27 enero 2015

El ilusionista

No reconoció el número que mostraba la pantalla cuando sonó el móvil. Hacía mucho tiempo que lo había borrado de la memoria. De la del teléfono también. Su voz, aflautada y serena, provocó en ella un maremágnum de reacciones químicas desbocándose incontroladas por los intrincados vericuetos de su cerebro. Su corazón, al galope, impulsaba tanta sangre y tan rápido que sintió cómo las contracciones golpeaban sus oídos.
La última imagen que recordaba de él era la de un hábil ilusionista que desaparecía en el rellano de su casa, como por arte de magia, atravesando la pared. Antes de que concluyera la función definitiva, ella, su única espectadora, sintió un vacío insondable. El ascensor, en un acto final, devoró la ilusión que había brotado indómita pocos meses atrás.
Colgó el teléfono y se recostó en la cama. Estaba mareada y tenía bloqueada la mente. Los minutos pasaban y sus ojos seguían vagando ausentes por el techo beige del dormitorio. ¿Por qué pintaría el techo de beige y no de blanco como se pintan todos los techos? ¿Por qué tenía que llamar precisamente ahora?
Habían quedado esa misma noche para verse y hablar. A las nueve menos cinco le vio llegar y aparcar bajo su ventana, cinco pisos más abajo. Era una noche gélida de invierno y la calle estaba desierta. El alumbrado público estaba apagado, infundiendo mayor perturbación al inminente encuentro.
Él esperaba en el interior del coche. Los faros encendidos la deslumbraron. Su corazón volvió a desbocarse sin control conforme se iba acercando. Llegó a la altura de la puerta pero no paró. Siguió caminando. Bendijo aquel oportuno apagón que le impidió ver su rostro. Esta vez sus intensos ojos miel no podrían atraparla. Ahora era ella quien atravesaba la noche en busca de una nueva esperanza, bajando, definitivamente, un grueso telón.

11 enero 2015

Un momento dulce

Setenta. Quizás setenta y uno. Igual daba uno más que uno menos. Los había contado por contar. Era la primera vez en los muchos años que llevaba viviendo en esa casa que el membrillo daba tantos frutos. Por lo general, no pasaban de cuatro o cinco. Y, cada año, Raquel le decía terminante que era una lástima que no diese más para así poder hacer dulce de membrillo.
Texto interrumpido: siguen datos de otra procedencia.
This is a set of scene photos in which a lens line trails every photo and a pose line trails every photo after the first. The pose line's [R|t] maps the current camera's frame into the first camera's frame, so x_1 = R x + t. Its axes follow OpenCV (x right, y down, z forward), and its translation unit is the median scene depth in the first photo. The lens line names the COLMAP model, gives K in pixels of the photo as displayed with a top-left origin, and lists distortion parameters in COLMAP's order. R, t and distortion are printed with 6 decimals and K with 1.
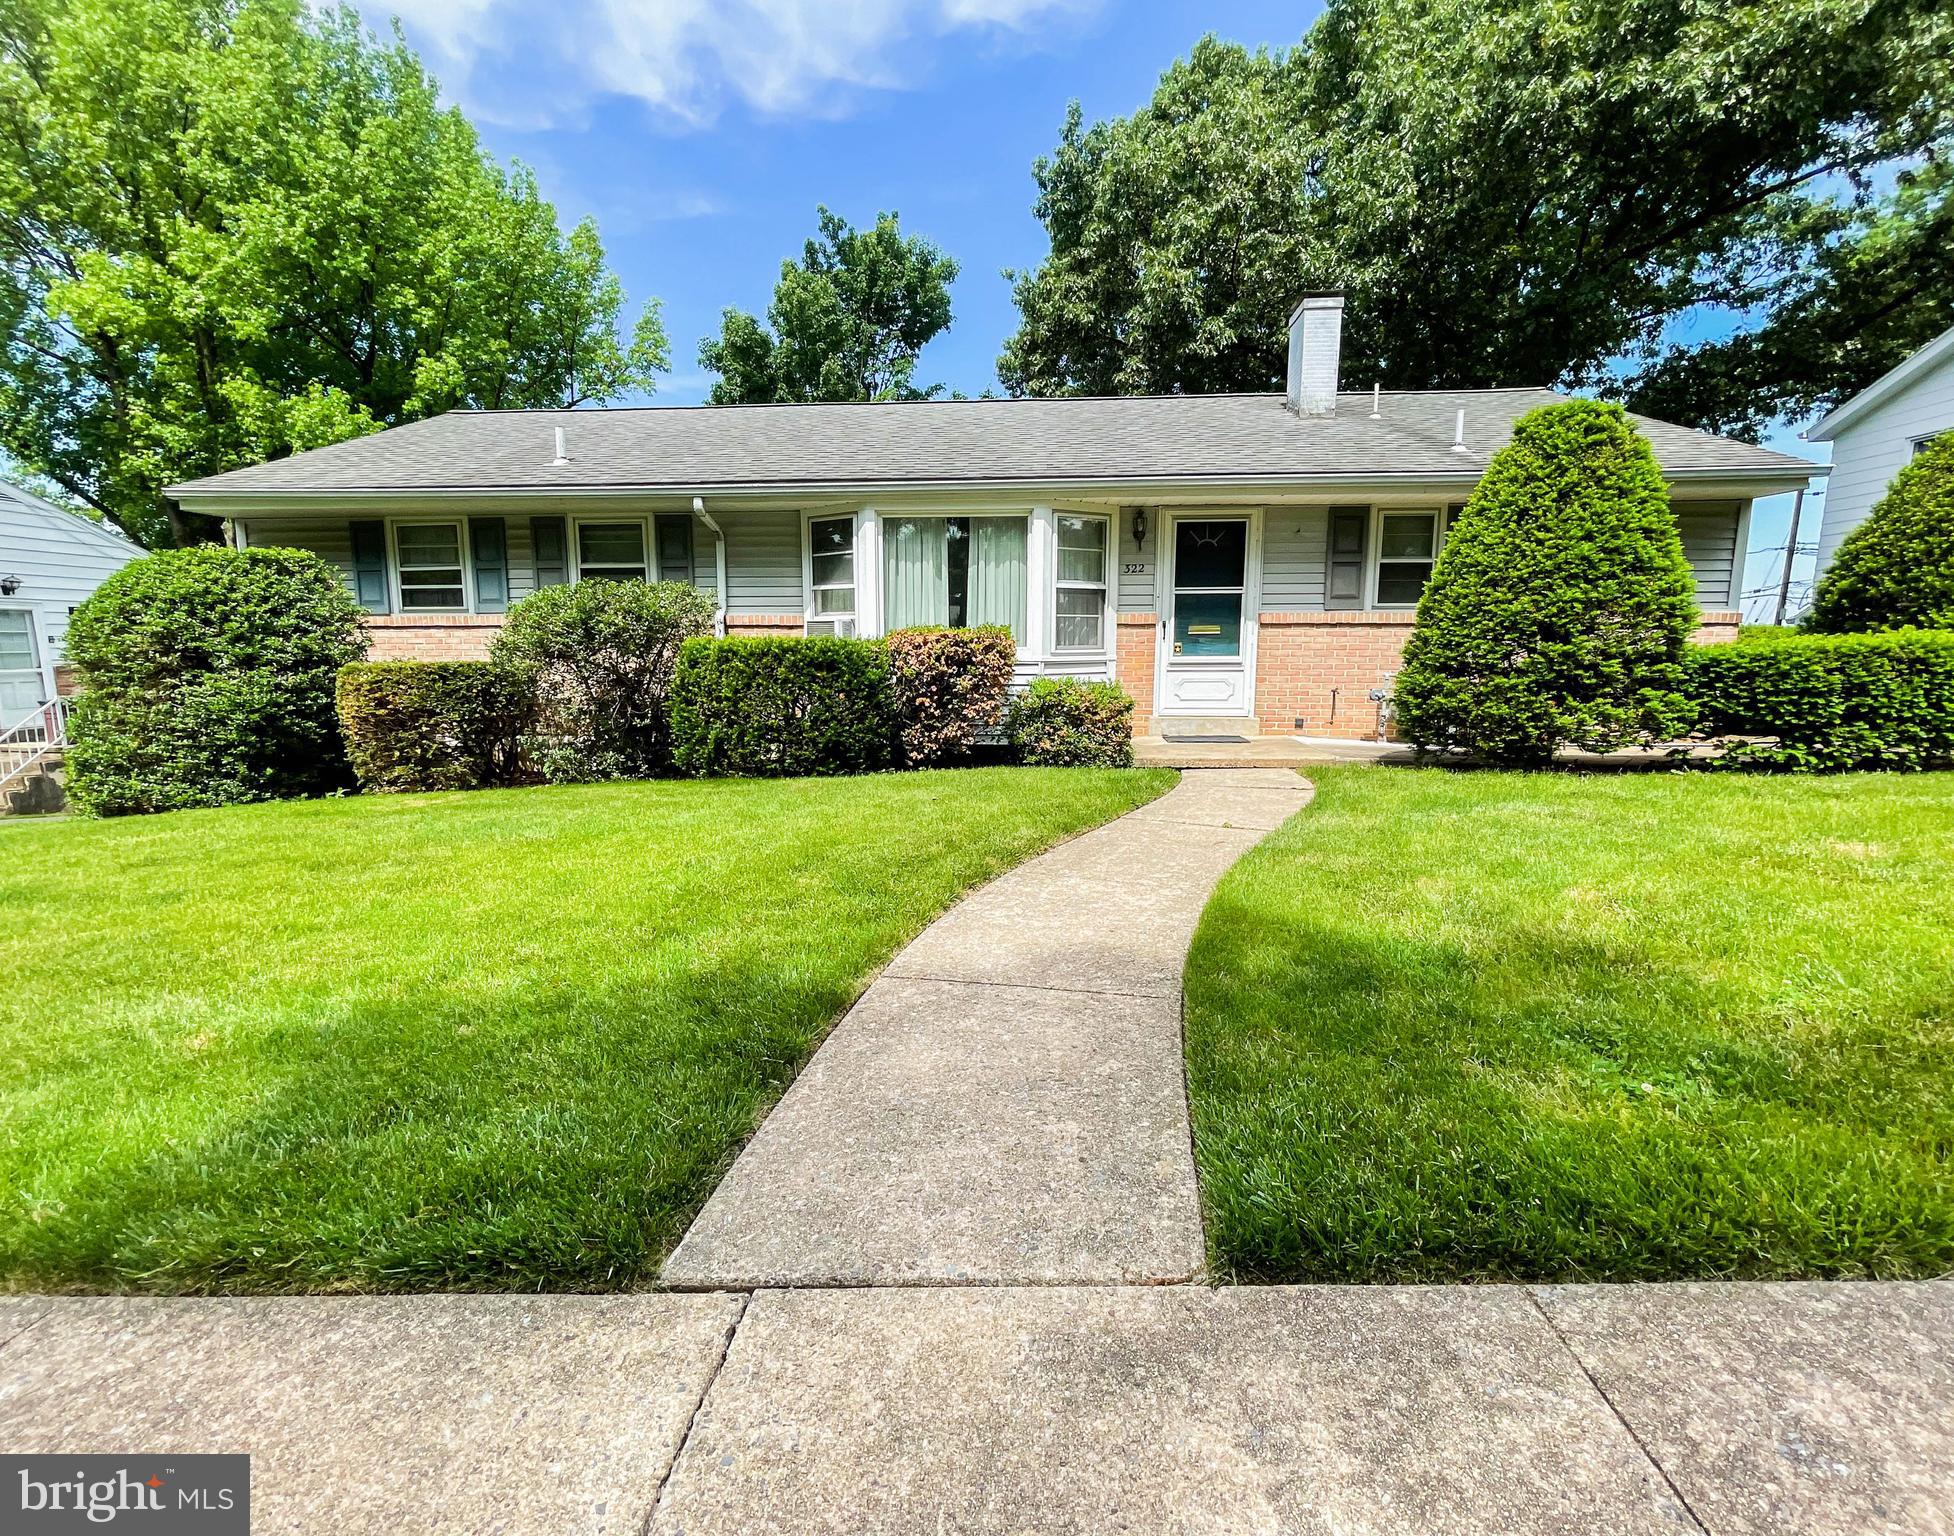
lens RADIAL K [[845.4, 0, 1021.6], [0, 845.4, 767.9], [0, 0, 1]] dist [0.007399, -0.000701]
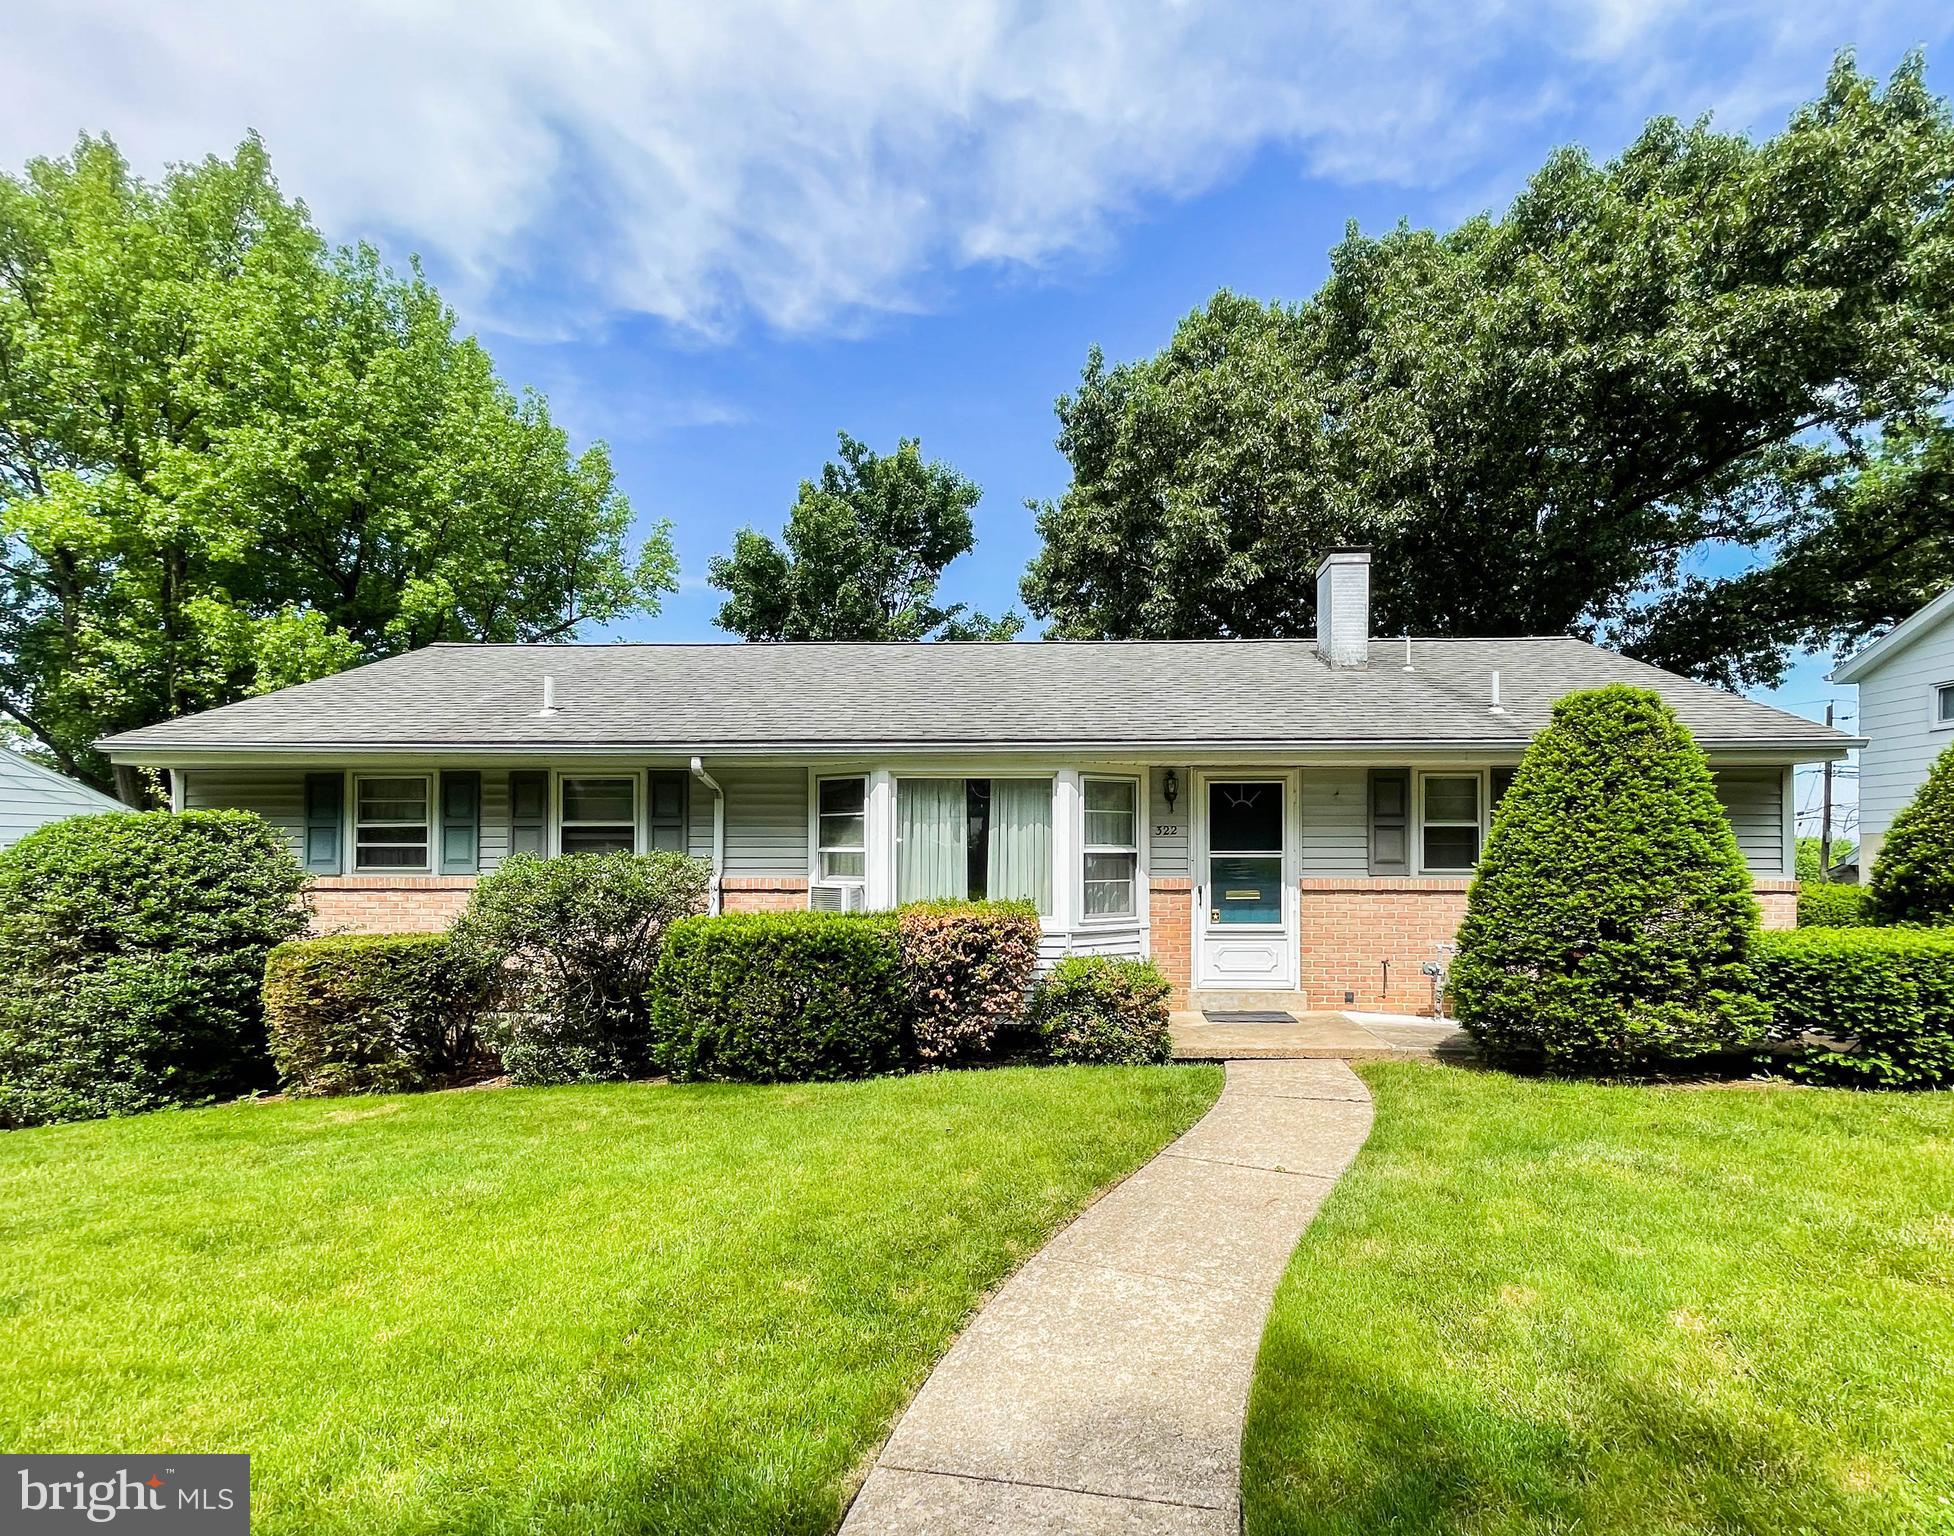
lens RADIAL K [[886.9, 0, 1088.6], [0, 886.9, 770.3], [0, 0, 1]] dist [0.001965, 0.002470]
pose [[0.998935, -0.006356, 0.045705, 0.002211], [0.012760, 0.989897, -0.141214, -0.156323], [-0.044345, 0.141646, 0.988924, 0.022434]]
A él le encanta el dulce de membrillo.
Cuando hace buen tiempo, a Martín le gusta salir al jardín y relajarse suspendido en aquel fantástico invento sujeto a las columnas del porche. Tumbado cuan largo es en el espectacular chinchorro de vivos colores que le trajo su hermano de su viaje por la Península de la Guajira, intenta imaginar la excusa que habría alegado Raquel al ver tanto membrillo junto. Ella es de ese tipo de personas que siempre está dispuesta a hacer las cosas cuando de antemano sabe que, por una razón u otra, no se van a poder llevar a cabo.
Al pensar en Raquel le asalta a la memoria lo que su abuela le repitiera machaconamente hace ya tantos años. “Hijo, tú déjate de amoríos y estudia. Estudia mucho para que el día de mañana puedas comprarte una buena casa y buenas viandas. Las mujeres, van y vienen.”
No había hecho caso ni de una cosa ni de la otra y, aun así, no le había ido nada mal. Pese a todo, Raquel le abandonó. Es ahora a otro infeliz al que estará gritando colérica, con esos gritos irritantes que, todavía hoy, resuenan en su cabeza.
Raquel no es más que un fantasma, una sombra que languidece. Animoso se levanta y, dirigiéndose al frondoso arbusto, cosecha uno a uno sus frutos dorados. Sabe que ese va a ser un otoño muy dulce.